> What needs to be done
An exact repetition of the data below, without images, is the expected answer.

> Input
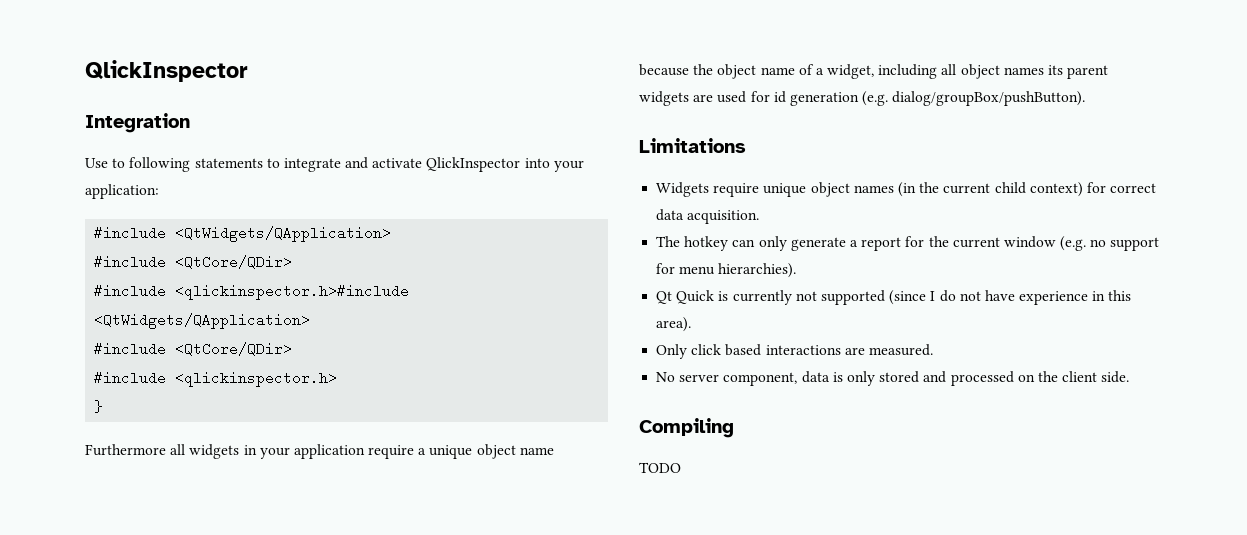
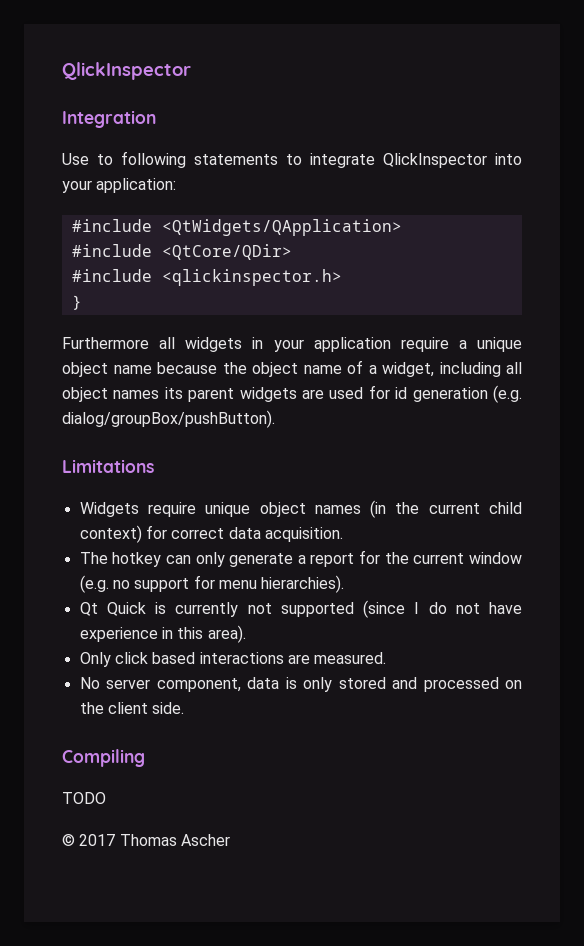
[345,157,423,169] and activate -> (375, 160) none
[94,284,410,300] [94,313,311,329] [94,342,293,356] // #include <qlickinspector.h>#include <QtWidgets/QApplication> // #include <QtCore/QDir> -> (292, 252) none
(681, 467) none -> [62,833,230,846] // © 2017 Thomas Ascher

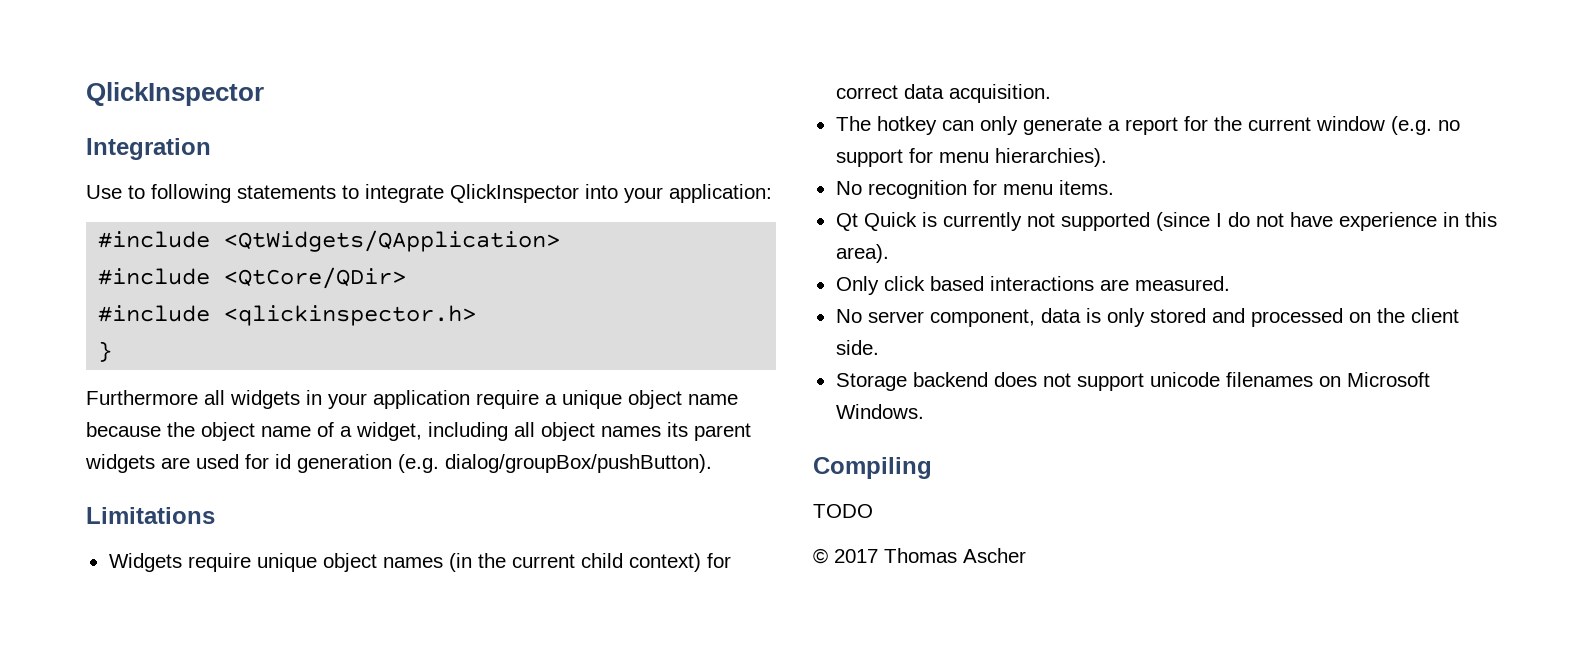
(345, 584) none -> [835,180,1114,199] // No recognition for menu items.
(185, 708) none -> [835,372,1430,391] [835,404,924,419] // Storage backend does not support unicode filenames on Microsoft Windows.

> Written response
[345,157,423,169] and activate -> (375, 160) none
[94,284,410,300] [94,313,311,329] [94,342,293,356] // #include <qlickinspector.h>#include <QtWidgets/QApplication> // #include <QtCore/QDir> -> (292, 252) none
(681, 467) none -> [62,833,230,846] // © 2017 Thomas Ascher

(345, 584) none -> [835,180,1114,199] // No recognition for menu items.
(185, 708) none -> [835,372,1430,391] [835,404,924,419] // Storage backend does not support unicode filenames on Microsoft Windows.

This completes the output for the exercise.